In Search of Haydn

Review by © Jane Freebury

The ‘in search of’ formula has worked well for British documentary maker Phil Grabsky. He has been on the trail of Beethoven and Mozart and has recently traced the life of another iconic figure of European music, Joseph Haydn. Not as high profile as his two contemporaries, who were pupil and friend respectively, but this son of a wheelwright and former choirboy who became composer to the Hungarian nobility provides plenty of good material too.

Unlike Stephen Fry, so often in front of camera on his personal odyssey in Wagner and Me, Grabsky is nowhere to be seen or heard, though he is of course an unacknowledged guiding presence. It’s his style to let the numerous experts he interviews, including singers and musicians who perform Haydn’s composition, to chat away to camera without interposing his own personality. This worked better in the two previous films, where the colossal Beethoven and Mozart each dominated. Here, however, the portrait of this ‘simple, honest, pleasant man’ tends to be not quite so compelling.

The impact is cumulative instead as we get to know more about the ‘genial, joyous and outgoing’ man who, despite his isolation working far from the cultural intensity of Vienna, became a creative powerhouse of 18th century classical music.
Apparently a hero in his own lifetime, he was very influential on the concept of classical musical forms in Europe and was lionised as a celebrity and became a very wealthy man on his visit to England towards the end of his career. And I thought that sort of thing only began last century.

Haydn had an unusually long and prolific career. From his late teens until his early 70s he composed nearly every day, and that’s a big creative output on any measure. It was also quite possibly harder to achieve, as he lived out in the sticks on the Esterhazy estate and did not enjoy the cultural stimulation of city life. Nor did he travel much, although he clearly wished he could have.

Nonetheless, Hadyn appears to have absorbed the zeitgeist. They say he was a man of his time, with a ‘diplomatic’ way of allowing each musical instrument its own voice. A very democratic gesture in an age of political tumult and revolution.

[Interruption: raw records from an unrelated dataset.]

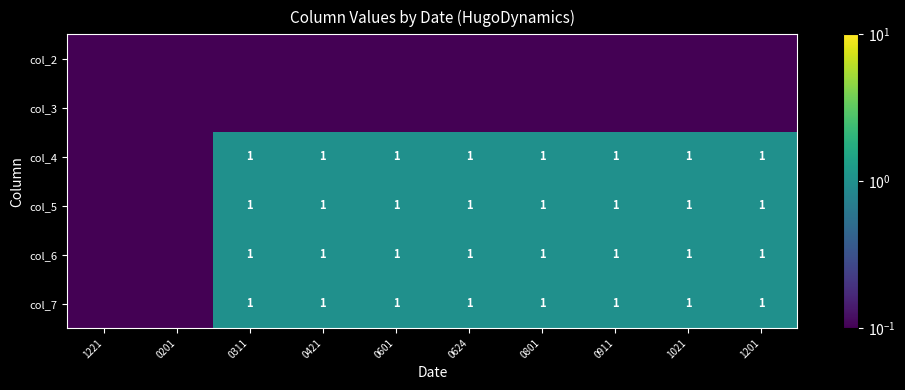

What is the difference between the highest and lowest values at 0421?

1.0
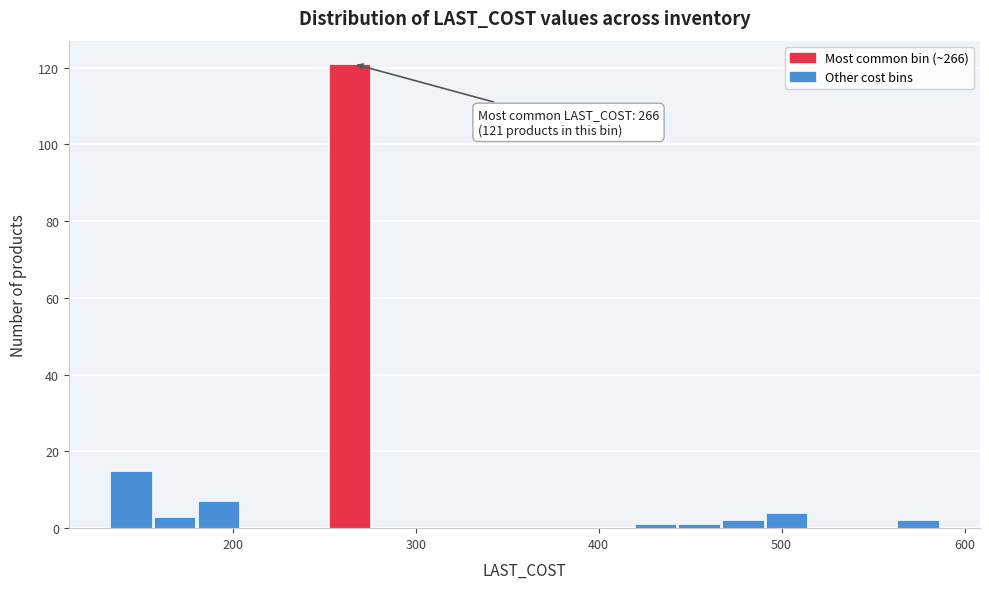

Around what value on the x-axis is the tallest bar? Give the approximate position of its centre, as read against the axis.

260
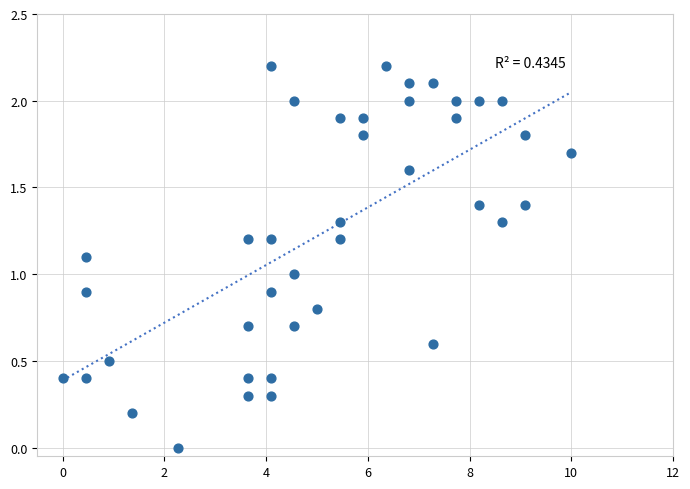

What is the range of X values (max minus min)?

10.0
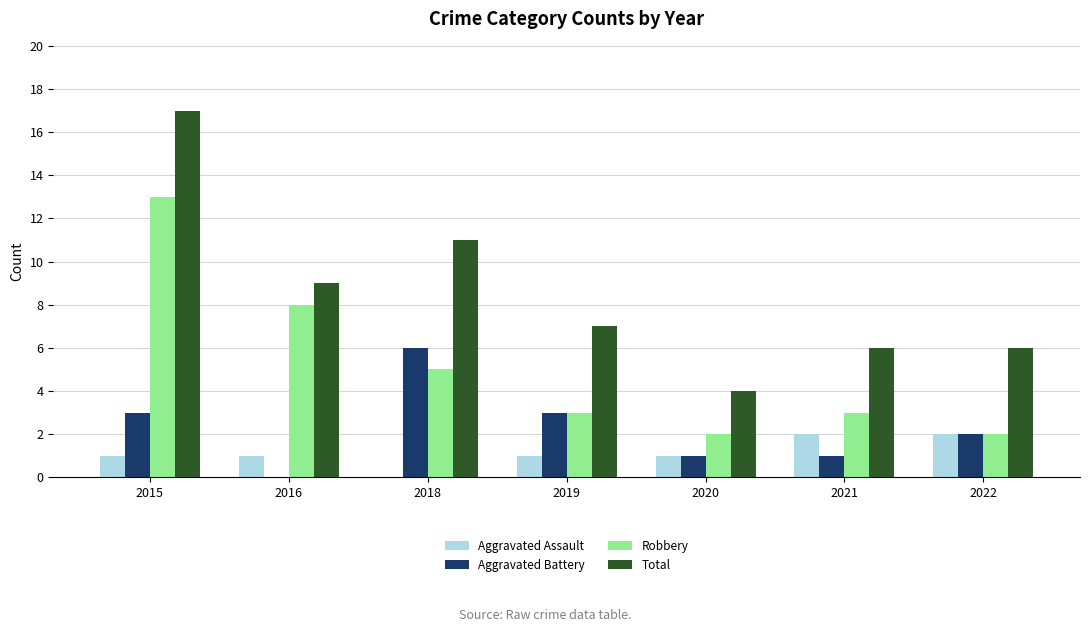

Are the bars horizontal?

No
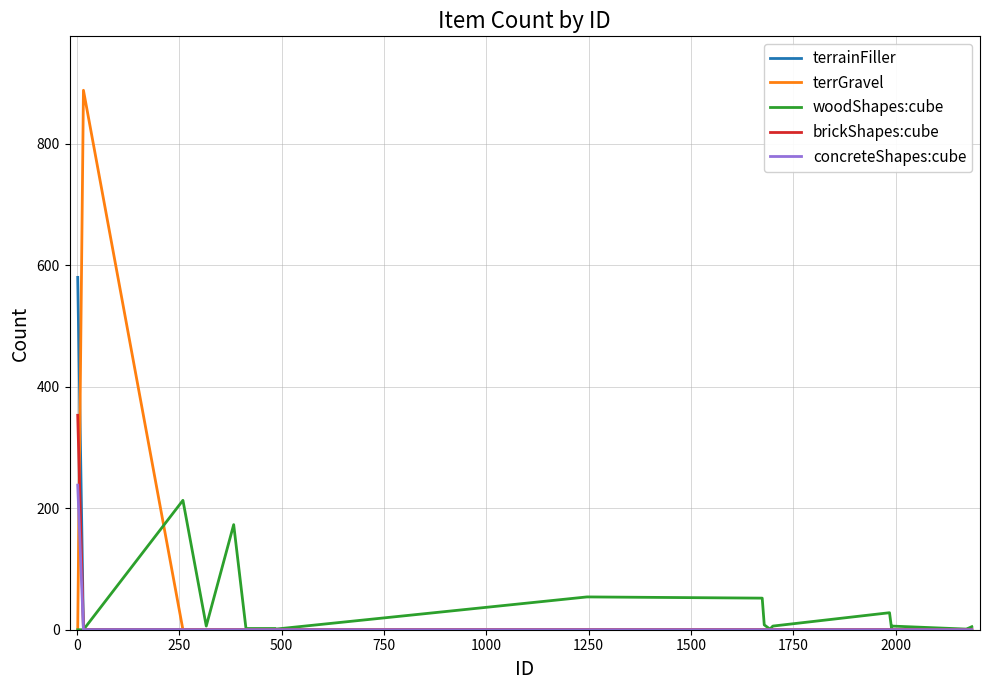

Which series has the widest spread of values?

terrGravel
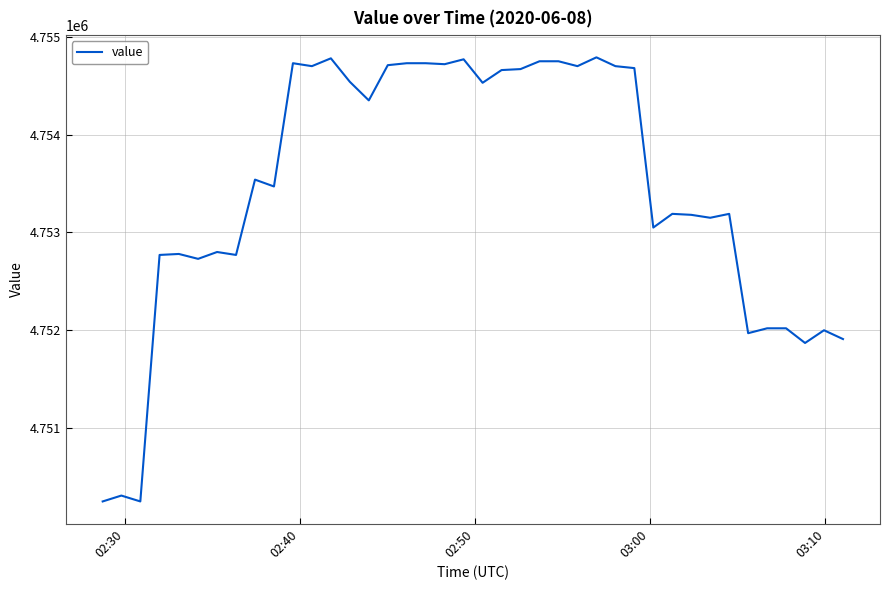

What is the difference between the maximum and minimum values?

4540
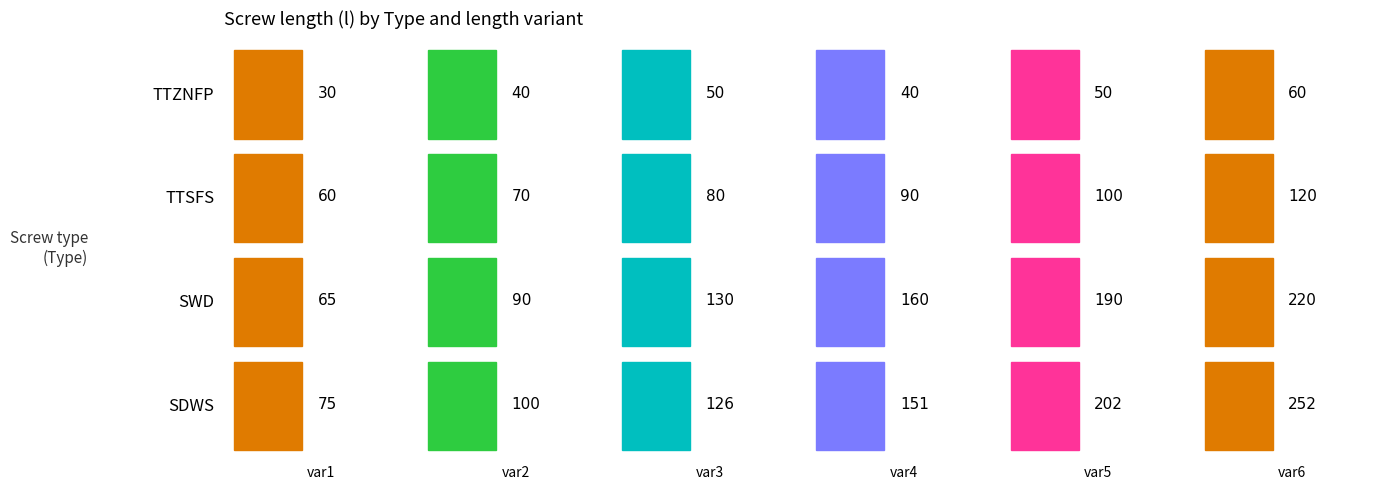

At how many categories does at least one series exceed 202?

1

At the same time he was a ‘bond servant’ on the staff of the Esterhazy family, expected to match his outputs with corporate goals. Imagine, the Esterhazy family built a palace to rival Versailles and they strove to rival the Hapsburgs themselves in wealth and influence. It appears Hadyn’s music could be many things to many people.

In a capsule: An absorbing biopic of a prolific and long musical career. Full of excerpts from Haydn’s work recorded live and interviews with the experts who count, those who sing or play his compositions.